— Texto fornecido —
------------------------------------------------------------
Para Jorge Oliveira, presidente do Grupo Promédica, as nuances entre fraude e desperdício possuem interseções significativas. Ele enfatiza a necessidade de união para combater esses problemas no sistema de saúde. “Existem coisas muito vis no nosso sistema que precisamos combater”, disse Oliveira, ao destacar a importância da conscientização e da tecnologia no combate à fraude.
Entre as soluções, Vieira destaca a eficácia das abordagens adotadas em países como Estados Unidos e França, onde leis e medidas de fiscalização mais rigorosas têm sido aplicadas no combate à fraude na saúde. Ele enfatizou a existência de um conjunto de boas práticas globalmente reconhecidas para lidar com esses desafios.
Oliveira sublinhou a necessidade de uma abordagem proativa para resolver esses problemas e ressaltou a importância da conscientização, da inovação tecnológica e de uma legislação mais efetiva: “A fraude e o desperdício têm linhas tênues, e sem combater isso, teremos uma saúde suplementar cada vez mais cara e menos inclusiva.”
Uma perspectiva integrada
No cenário atual do Brasil, a saúde suplementar se destaca como um elemento crucial no atendimento às necessidades de saúde da população. A cobertura dessa modalidade, contudo, revela uma distribuição desigual entre diferentes regiões, uma realidade discutida por importantes vozes do setor.
“As recentes incorporações visam ampliar a cobertura, mas ainda enfrentamos o desafio de distribuir de forma mais equitativa os benefícios”, enfatiza Lenise Secchin, secretária executiva da ANS.
Esse cenário é agravado pela desigualdade na acessibilidade aos planos de saúde. “As regiões mais desenvolvidas têm maior acesso, enquanto áreas menos favorecidas ficam à margem”, observa Gustavo Ribeiro, vice-presidente do Grupo Hapvida NotreDame Intermédica, sobre a discrepância que contribui significativamente para a desigualdade em saúde no país.
------------------------------------------------------------
— Material apresentado —
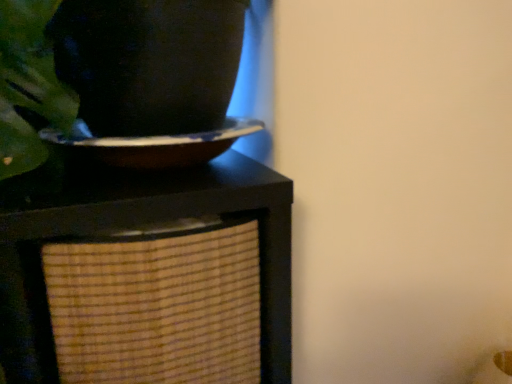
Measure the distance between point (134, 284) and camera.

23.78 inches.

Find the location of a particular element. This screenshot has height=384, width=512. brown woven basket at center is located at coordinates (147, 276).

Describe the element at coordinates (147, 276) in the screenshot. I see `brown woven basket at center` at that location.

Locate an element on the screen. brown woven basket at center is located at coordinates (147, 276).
------------------------------------------------------------
— Tarefa a cumprir —
Retome o texto sobre fraude e desigualdade na saúde suplementar, continuando logo após a última frase dele.

— Resposta do exercício —
Além disso, a questão do custo e sustentabilidade do sistema é um tópico crucial. “O alto custo dos planos desafia a sustentabilidade financeira do sistema, exigindo revisões e ajustes constantes”, argumenta Sérgio Vieira, diretor do Sinamge e presidente da Abramge RJ/ES.
A discussão se estende às principais causas de mortalidade no Brasil, como doenças cardiovasculares e câncer. Lenise Secchin ressalta a importância da prevenção: “Investir em prevenção é essencial para reduzir essas estatísticas alarmantes.”
Quanto às propostas de melhoria, surge a ideia de um aplicativo de saúde, além do papel fundamental da ANS na regulação e promoção da saúde. “A tecnologia pode ser uma aliada na melhoria do sistema, e a ANS tem um papel vital nessa transformação”, destaca Ribeiro.
A importância da participação social e da transparência na gestão do sistema de saúde suplementar também é enfatizada. “A transparência e a participação social são fundamentais para a legitimidade e eficácia do sistema”, aponta Vieira.
A interdependência entre o sistema público de saúde (SUS) e o sistema de saúde suplementar é outro ponto chave. “Esses sistemas não são isolados; eles se complementam e devem trabalhar juntos para o bem-estar da população”, comenta Lenise.
Os desafios legislativos e judiciários relacionados à saúde suplementar são abordados. “Necessitamos de um ambiente legislativo e judiciário que compreenda as especificidades da saúde suplementar para promover um sistema mais justo e eficiente”, diz Ribeiro.
Essas perspectivas coletivas oferecem um panorama detalhado dos desafios e oportunidades no setor da saúde suplementar no Brasil, destacando a importância de uma abordagem integrada e inclusiva para melhorar a saúde e o bem-estar da população.